(Records to use Opens)
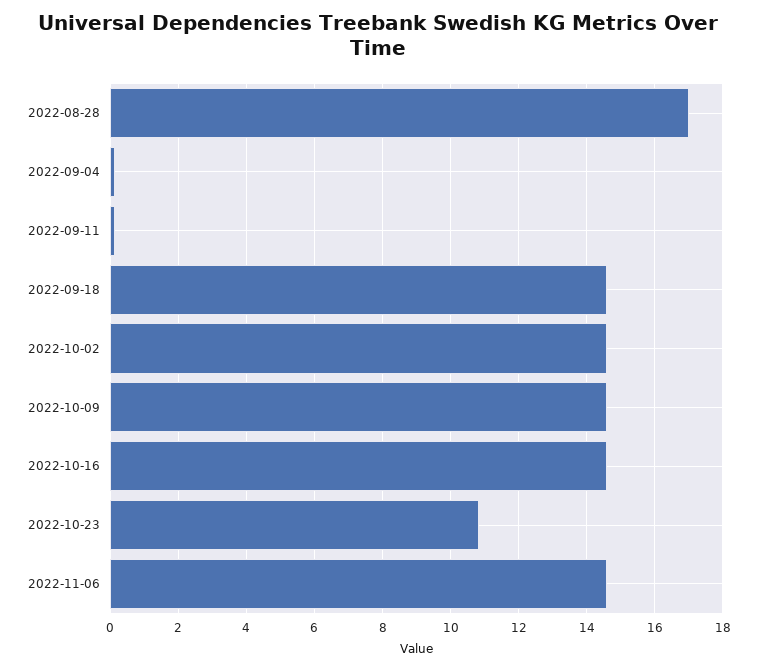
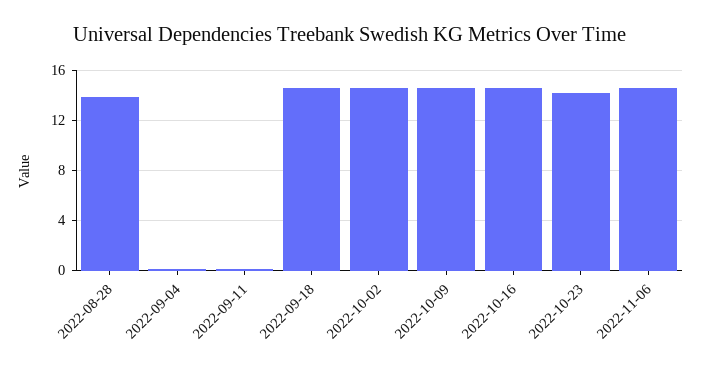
2022-08-28: 17 -> 14
2022-10-23: 10.8 -> 14

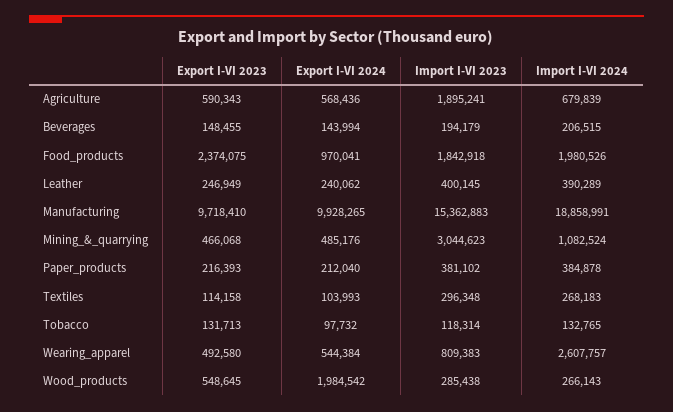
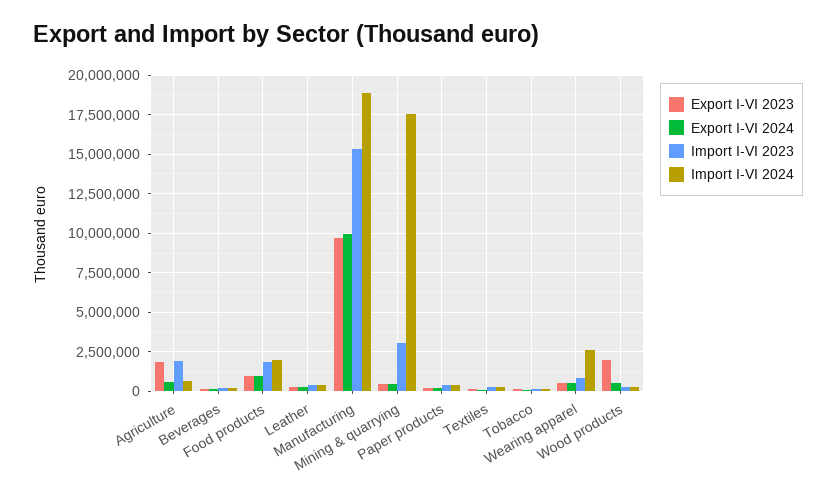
Export I-VI 2023, Agriculture: 590343 -> 2000000
Export I-VI 2023, Food_products: 2374075 -> 1000000
Import I-VI 2024, Mining_&_quarrying: 1082524 -> 17500000
Export I-VI 2023, Wood_products: 548645 -> 2000000
Export I-VI 2024, Wood_products: 1984542 -> 500000

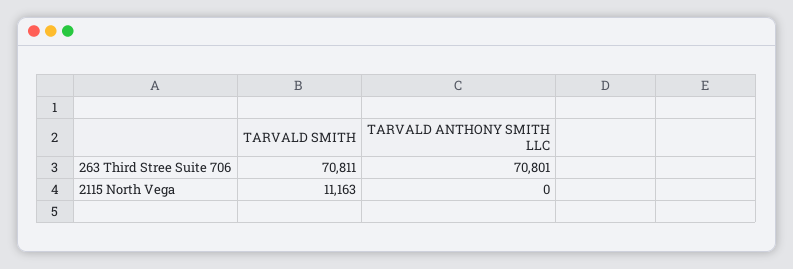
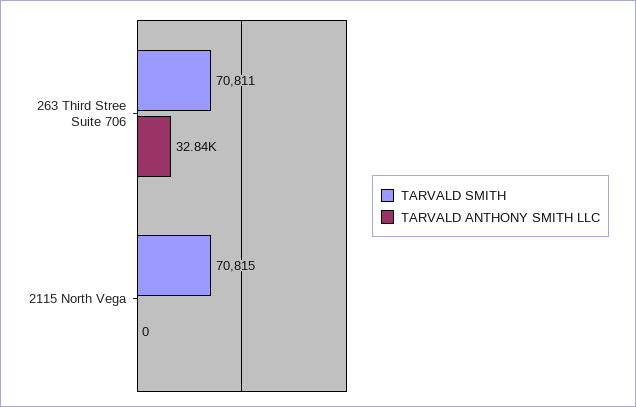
TARVALD ANTHONY SMITH LLC, 263 Third Stree Suite 706: 70801 -> 32840
TARVALD SMITH, 2115 North Vega: 11163 -> 70815

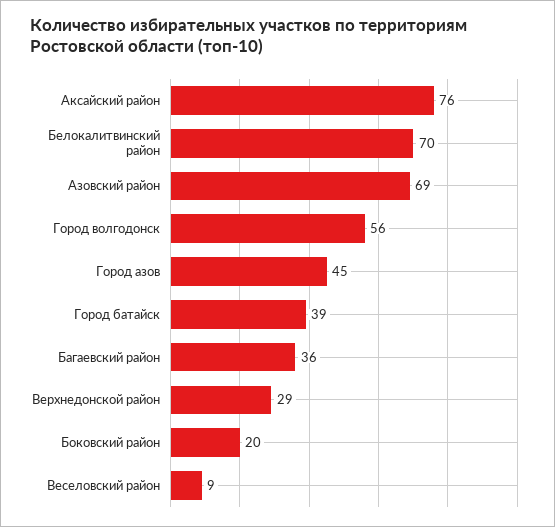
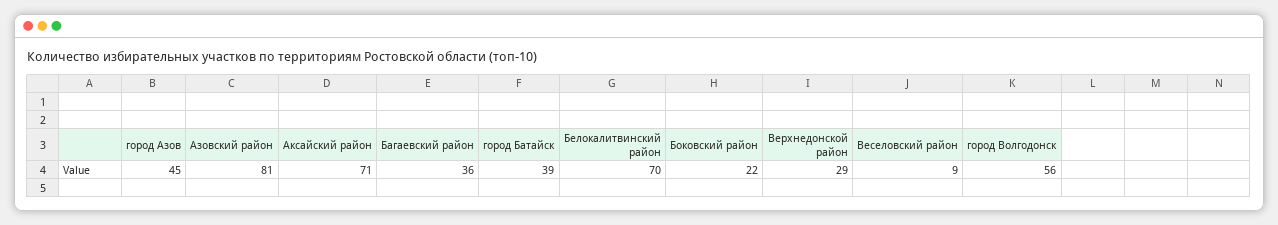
Аксайский район: 76 -> 71
Азовский район: 69 -> 81
Боковский район: 20 -> 22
(Records to use Closes)
Using the data above, count the lines that hold the string "TARVALD". Report the number and nothing else.

2